Step-by-step explanation:
a) There are 10^9 = 1,000,000,000 possible SSNs. Out of these, half will be even (since the last digit is even), so there will be 500,000,000 even SSNs. To have only even digits, we need to consider that the second, fourth, sixth, and eighth digits can only be even numbers (0, 2, 4, 6, or 8).
Each of these digits has 5 possible choices, and the remaining digits can be any of the 10 choices, so the total number of SSNs with only even digits is 5^4 * 10^5 = 62,500,000,000.
b) A palindrome reads the same forwards and backwards. In an SSN, the first and ninth digits need to be the same, the second and eighth digits need to be the same, and so on.

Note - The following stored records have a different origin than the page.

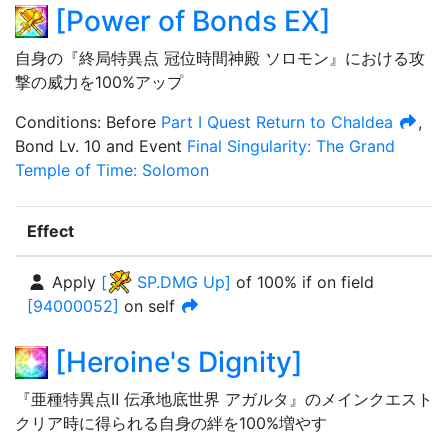
[
Power of Bonds EX
]
自身の『終局特異点 冠位時間神殿 ソロモン』における攻
撃の威力を100%アップ
Condition
s
:
Before
Part I Quest
Return to Chaldea
,
Bond Lv. 10
and
Event
Final Singularity: The Grand
Temple of Time: Solomon
Effect
Apply
[
SP.DMG Up
]
of
100%
if on field
[
94000052
]
on self
[
Heroine's Dignity
]
『亜種特異点Ⅱ 伝承地底世界 アガルタ』のメインクエスト
クリア時に得られる自身の絆を100%増やす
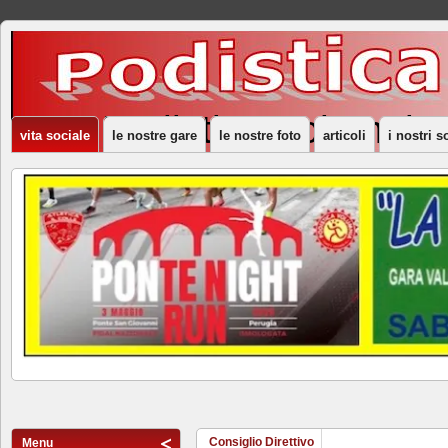
ASD Podistica Volumnia
vita sociale
le nostre gare
le nostre foto
articoli
i nostri s
Consiglio Direttivo
Menu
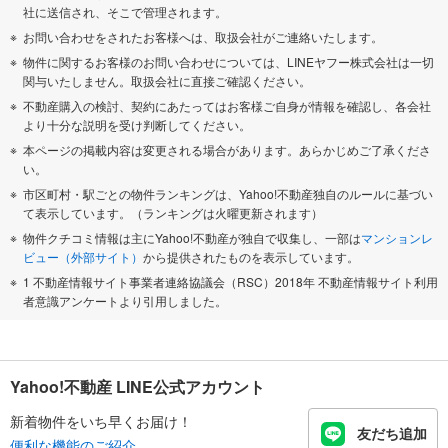
社に送信され、そこで管理されます。
お問い合わせをされたお客様へは、取扱会社がご連絡いたします。
物件に関するお客様のお問い合わせについては、LINEヤフー株式会社は一切
関与いたしません。取扱会社に直接ご確認ください。
不動産購入の検討、契約にあたってはお客様ご自身が情報を確認し、各会社
より十分な説明を受け判断してください。
本ページの掲載内容は変更される場合があります。あらかじめご了承くださ
い。
市区町村・駅ごとの物件ランキングは、Yahoo!不動産独自のルールに基づい
て表示しています。（ランキングは火曜更新されます）
物件クチコミ情報は主にYahoo!不動産が独自で収集し、一部は
マンションレ
ビュー（外部サイト）
から提供されたものを表示しています。
1 不動産情報サイト事業者連絡協議会（RSC）2018年 不動産情報サイト利用
者意識アンケートより引用しました。
Yahoo!不動産 LINE公式アカウント
新着物件をいち早くお届け！
友だち追加
便利な機能のご紹介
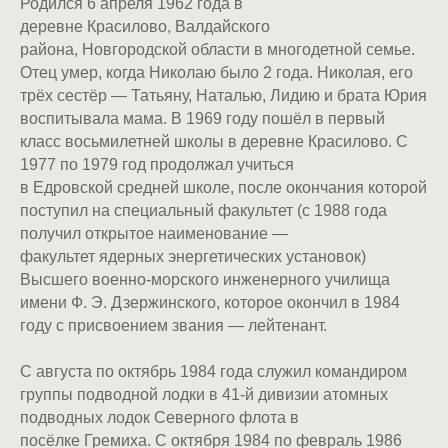
Родился 6 апреля 1962 года в
деревне Красилово, Валдайского
района, Новгородской области в многодетной семье.
Отец умер, когда Николаю было 2 года. Николая, его
трёх сестёр — Татьяну, Наталью, Лидию и брата Юрия
воспитывала мама. В 1969 году пошёл в первый
класс восьмилетней школы в деревне Красилово. С
1977 по 1979 год продолжал учиться
в Едровской средней школе, после окончания которой
поступил на специальный факультет (с 1988 года
получил открытое наименование —
факультет ядерных энергетических установок)
Высшего военно-морского инженерного училища
имени Ф. Э. Дзержинского, которое окончил в 1984
году с присвоением звания — лейтенант.
С августа по октябрь 1984 года служил командиром
группы подводной лодки в 41-й дивизии атомных
подводных лодок Северного флота в
посёлке Гремиха. С октября 1984 по февраль 1986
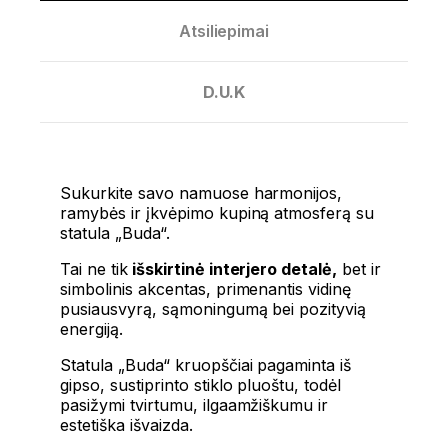
Atsiliepimai
D.U.K
Sukurkite savo namuose harmonijos,
ramybės ir įkvėpimo kupiną atmosferą su
statula „Buda“.
Tai ne tik
išskirtinė interjero detalė,
bet ir
simbolinis akcentas, primenantis vidinę
pusiausvyrą, sąmoningumą bei pozityvią
energiją.
Statula „Buda“ kruopščiai pagaminta iš
gipso, sustiprinto stiklo pluoštu, todėl
pasižymi tvirtumu, ilgaamžiškumu ir
estetiška išvaizda.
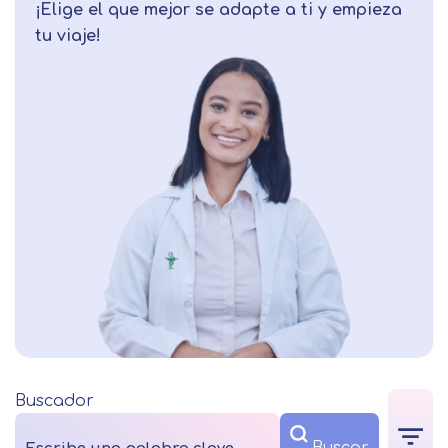
¡Elige el que mejor se adapte a ti y empieza
tu viaje!
Buscador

For each pair of digits, there are 10 choices, so there are 10^4 = 10,000 possible palindromic SSNs.
c) To have no 8, we need to consider that each digit can be any of the 9 choices (excluding 8). So the total number of SSNs with no 8 is 9^9 = 387,420,489. To have at least one 8, we subtract the number of SSNs with no 8 from the total number of SSNs, which gives us 1,000,000,000 - 387,420,489 = 612,579,511.
To have exactly one 8, we can treat the 8 as a distinct digit and the remaining 8 digits can be any of the 9 choices, so the total number of SSNs with exactly one 8 is 9^8 = 43,046,721.